Kodak, of camera film fame, has made the sort of industry jump we’ve only seen Nintendo make (moving from making cards to video games, and that was about fifty years back). Kodak’s just gone… in another direction. That’s right, Kodak will be making and selling drugs.

First one’s free? 

And not in a sketchy way, like that one guy from your home town who twitches all the time and smells like burning chemicals. Kodak’s going completely legit, thanks to a first-of-its-kind load from the U.S. International Development Finance Corporation. The company has snagged $765 million from the US government in order to pivot from whatever it’s been doing since it sold off its camera business to making drugs. Well, parts of drugs, certainly.

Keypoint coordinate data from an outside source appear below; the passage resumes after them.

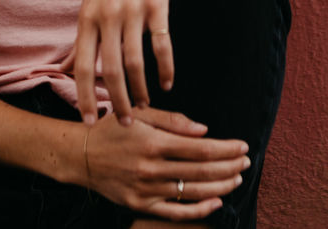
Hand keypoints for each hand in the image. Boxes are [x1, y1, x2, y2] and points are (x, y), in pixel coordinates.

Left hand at [71, 0, 178, 124]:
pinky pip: (161, 45)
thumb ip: (84, 34)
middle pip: (110, 70)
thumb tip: (70, 67)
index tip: (89, 121)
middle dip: (117, 101)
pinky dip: (165, 68)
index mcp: (87, 17)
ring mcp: (132, 10)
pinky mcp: (157, 5)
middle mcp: (107, 16)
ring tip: (145, 106)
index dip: (84, 96)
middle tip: (124, 123)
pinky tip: (167, 82)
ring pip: (135, 62)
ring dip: (141, 89)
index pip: (83, 66)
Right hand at [83, 106, 249, 220]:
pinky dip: (200, 209)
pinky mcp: (141, 205)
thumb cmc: (112, 130)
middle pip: (202, 172)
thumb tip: (204, 131)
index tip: (243, 146)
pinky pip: (177, 212)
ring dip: (221, 186)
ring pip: (194, 192)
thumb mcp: (140, 115)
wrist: (80, 156)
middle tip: (247, 161)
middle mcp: (151, 169)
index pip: (201, 149)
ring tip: (237, 178)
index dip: (226, 149)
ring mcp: (147, 190)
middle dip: (230, 166)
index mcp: (153, 142)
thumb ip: (173, 121)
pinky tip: (216, 201)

The Wall Street Journal reports that Kodak will make ingredients for several generic drugs, including antimalaria drug hydroxychloroquine that Donald Trump is overly optimistic about. The move is part of a broader one in the States, aimed at shifting the country’s reliance on ingredients and chemicals made oversea a little closer to home.

The move actually makes a kind of sense. Kodak Chief Executive Jim Continenza said that “We have a long, long history in chemical and advanced materials—well over 100 years”, adding that the company’s existing infrastructure would allow it to get the ball rolling faster than other companies might have achieved. Which, before you feel too businesslike, is a statement that also would have applied if the company decided to pivot to making meth, Walter White-style.

The company expects, eventually, to see revenue from drug and ingredient production to eventually make up to 40% of its earnings overall. Hopefully, this goes over better than Kodak’s last pivot, an ill-fated foray into the world of cryptocurrency.